> **Instructions for the task**: Print every one of the rows below word for word, with no changes.

[Short-answer chart tasks]
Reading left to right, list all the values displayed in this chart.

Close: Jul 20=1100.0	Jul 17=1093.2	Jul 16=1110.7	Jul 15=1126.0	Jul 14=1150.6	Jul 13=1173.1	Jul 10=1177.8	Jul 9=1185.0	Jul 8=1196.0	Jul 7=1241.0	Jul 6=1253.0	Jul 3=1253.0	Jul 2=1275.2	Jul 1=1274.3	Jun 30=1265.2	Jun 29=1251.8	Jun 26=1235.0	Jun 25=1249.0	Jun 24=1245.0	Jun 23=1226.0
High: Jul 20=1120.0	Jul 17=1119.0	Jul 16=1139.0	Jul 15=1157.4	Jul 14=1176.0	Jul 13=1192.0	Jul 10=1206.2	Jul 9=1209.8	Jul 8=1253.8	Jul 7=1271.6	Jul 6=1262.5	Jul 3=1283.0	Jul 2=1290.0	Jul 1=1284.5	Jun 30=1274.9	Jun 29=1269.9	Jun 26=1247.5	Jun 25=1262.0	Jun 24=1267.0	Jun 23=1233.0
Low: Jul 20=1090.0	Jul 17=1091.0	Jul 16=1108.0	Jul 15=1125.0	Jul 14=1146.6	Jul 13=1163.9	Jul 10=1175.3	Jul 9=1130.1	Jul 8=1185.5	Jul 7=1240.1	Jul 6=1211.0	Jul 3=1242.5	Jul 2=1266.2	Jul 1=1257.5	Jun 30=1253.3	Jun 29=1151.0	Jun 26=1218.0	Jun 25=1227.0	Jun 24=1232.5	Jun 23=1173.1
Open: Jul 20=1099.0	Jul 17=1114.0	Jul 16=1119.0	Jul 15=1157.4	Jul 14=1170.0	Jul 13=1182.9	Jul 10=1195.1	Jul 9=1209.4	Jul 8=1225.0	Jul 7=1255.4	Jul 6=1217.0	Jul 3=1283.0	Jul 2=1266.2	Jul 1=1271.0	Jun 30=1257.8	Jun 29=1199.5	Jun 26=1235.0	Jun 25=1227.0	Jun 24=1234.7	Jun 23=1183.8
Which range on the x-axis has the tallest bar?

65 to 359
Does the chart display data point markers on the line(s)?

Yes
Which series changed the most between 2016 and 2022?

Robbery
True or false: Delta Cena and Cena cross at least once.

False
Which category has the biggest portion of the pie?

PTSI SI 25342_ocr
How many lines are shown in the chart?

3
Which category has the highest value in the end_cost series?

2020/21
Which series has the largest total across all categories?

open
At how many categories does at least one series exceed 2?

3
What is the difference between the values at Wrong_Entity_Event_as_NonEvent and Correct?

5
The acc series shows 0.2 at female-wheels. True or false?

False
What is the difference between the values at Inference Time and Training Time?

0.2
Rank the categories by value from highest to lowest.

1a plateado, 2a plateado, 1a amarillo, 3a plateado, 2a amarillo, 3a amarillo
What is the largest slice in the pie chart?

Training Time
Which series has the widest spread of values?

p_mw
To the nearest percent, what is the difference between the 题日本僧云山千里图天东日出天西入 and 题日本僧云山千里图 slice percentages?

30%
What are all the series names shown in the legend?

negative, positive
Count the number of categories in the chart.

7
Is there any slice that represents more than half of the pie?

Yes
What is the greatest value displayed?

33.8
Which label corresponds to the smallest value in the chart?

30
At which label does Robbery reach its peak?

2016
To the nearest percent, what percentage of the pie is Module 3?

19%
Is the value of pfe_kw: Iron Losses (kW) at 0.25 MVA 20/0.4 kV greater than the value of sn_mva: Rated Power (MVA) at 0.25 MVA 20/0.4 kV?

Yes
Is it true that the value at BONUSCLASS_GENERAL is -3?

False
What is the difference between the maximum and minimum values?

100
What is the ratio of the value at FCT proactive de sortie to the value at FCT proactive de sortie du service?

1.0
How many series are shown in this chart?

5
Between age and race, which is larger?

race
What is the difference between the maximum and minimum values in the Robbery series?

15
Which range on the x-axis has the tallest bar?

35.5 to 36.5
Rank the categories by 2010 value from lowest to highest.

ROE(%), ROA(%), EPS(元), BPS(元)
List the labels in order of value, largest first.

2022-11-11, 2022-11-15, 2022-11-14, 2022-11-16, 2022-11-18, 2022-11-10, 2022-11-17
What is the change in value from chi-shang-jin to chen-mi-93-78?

> **Solution to this task**:
Reading left to right, list all the values displayed in this chart.

Close: Jul 20=1100.0	Jul 17=1093.2	Jul 16=1110.7	Jul 15=1126.0	Jul 14=1150.6	Jul 13=1173.1	Jul 10=1177.8	Jul 9=1185.0	Jul 8=1196.0	Jul 7=1241.0	Jul 6=1253.0	Jul 3=1253.0	Jul 2=1275.2	Jul 1=1274.3	Jun 30=1265.2	Jun 29=1251.8	Jun 26=1235.0	Jun 25=1249.0	Jun 24=1245.0	Jun 23=1226.0
High: Jul 20=1120.0	Jul 17=1119.0	Jul 16=1139.0	Jul 15=1157.4	Jul 14=1176.0	Jul 13=1192.0	Jul 10=1206.2	Jul 9=1209.8	Jul 8=1253.8	Jul 7=1271.6	Jul 6=1262.5	Jul 3=1283.0	Jul 2=1290.0	Jul 1=1284.5	Jun 30=1274.9	Jun 29=1269.9	Jun 26=1247.5	Jun 25=1262.0	Jun 24=1267.0	Jun 23=1233.0
Low: Jul 20=1090.0	Jul 17=1091.0	Jul 16=1108.0	Jul 15=1125.0	Jul 14=1146.6	Jul 13=1163.9	Jul 10=1175.3	Jul 9=1130.1	Jul 8=1185.5	Jul 7=1240.1	Jul 6=1211.0	Jul 3=1242.5	Jul 2=1266.2	Jul 1=1257.5	Jun 30=1253.3	Jun 29=1151.0	Jun 26=1218.0	Jun 25=1227.0	Jun 24=1232.5	Jun 23=1173.1
Open: Jul 20=1099.0	Jul 17=1114.0	Jul 16=1119.0	Jul 15=1157.4	Jul 14=1170.0	Jul 13=1182.9	Jul 10=1195.1	Jul 9=1209.4	Jul 8=1225.0	Jul 7=1255.4	Jul 6=1217.0	Jul 3=1283.0	Jul 2=1266.2	Jul 1=1271.0	Jun 30=1257.8	Jun 29=1199.5	Jun 26=1235.0	Jun 25=1227.0	Jun 24=1234.7	Jun 23=1183.8
Which range on the x-axis has the tallest bar?

65 to 359
Does the chart display data point markers on the line(s)?

Yes
Which series changed the most between 2016 and 2022?

Robbery
True or false: Delta Cena and Cena cross at least once.

False
Which category has the biggest portion of the pie?

PTSI SI 25342_ocr
How many lines are shown in the chart?

3
Which category has the highest value in the end_cost series?

2020/21
Which series has the largest total across all categories?

open
At how many categories does at least one series exceed 2?

3
What is the difference between the values at Wrong_Entity_Event_as_NonEvent and Correct?

5
The acc series shows 0.2 at female-wheels. True or false?

False
What is the difference between the values at Inference Time and Training Time?

0.2
Rank the categories by value from highest to lowest.

1a plateado, 2a plateado, 1a amarillo, 3a plateado, 2a amarillo, 3a amarillo
What is the largest slice in the pie chart?

Training Time
Which series has the widest spread of values?

p_mw
To the nearest percent, what is the difference between the 题日本僧云山千里图天东日出天西入 and 题日本僧云山千里图 slice percentages?

30%
What are all the series names shown in the legend?

negative, positive
Count the number of categories in the chart.

7
Is there any slice that represents more than half of the pie?

Yes
What is the greatest value displayed?

33.8
Which label corresponds to the smallest value in the chart?

30
At which label does Robbery reach its peak?

2016
To the nearest percent, what percentage of the pie is Module 3?

19%
Is the value of pfe_kw: Iron Losses (kW) at 0.25 MVA 20/0.4 kV greater than the value of sn_mva: Rated Power (MVA) at 0.25 MVA 20/0.4 kV?

Yes
Is it true that the value at BONUSCLASS_GENERAL is -3?

False
What is the difference between the maximum and minimum values?

100
What is the ratio of the value at FCT proactive de sortie to the value at FCT proactive de sortie du service?

1.0
How many series are shown in this chart?

5
Between age and race, which is larger?

race
What is the difference between the maximum and minimum values in the Robbery series?

15
Which range on the x-axis has the tallest bar?

35.5 to 36.5
Rank the categories by 2010 value from lowest to highest.

ROE(%), ROA(%), EPS(元), BPS(元)
List the labels in order of value, largest first.

2022-11-11, 2022-11-15, 2022-11-14, 2022-11-16, 2022-11-18, 2022-11-10, 2022-11-17
What is the change in value from chi-shang-jin to chen-mi-93-78?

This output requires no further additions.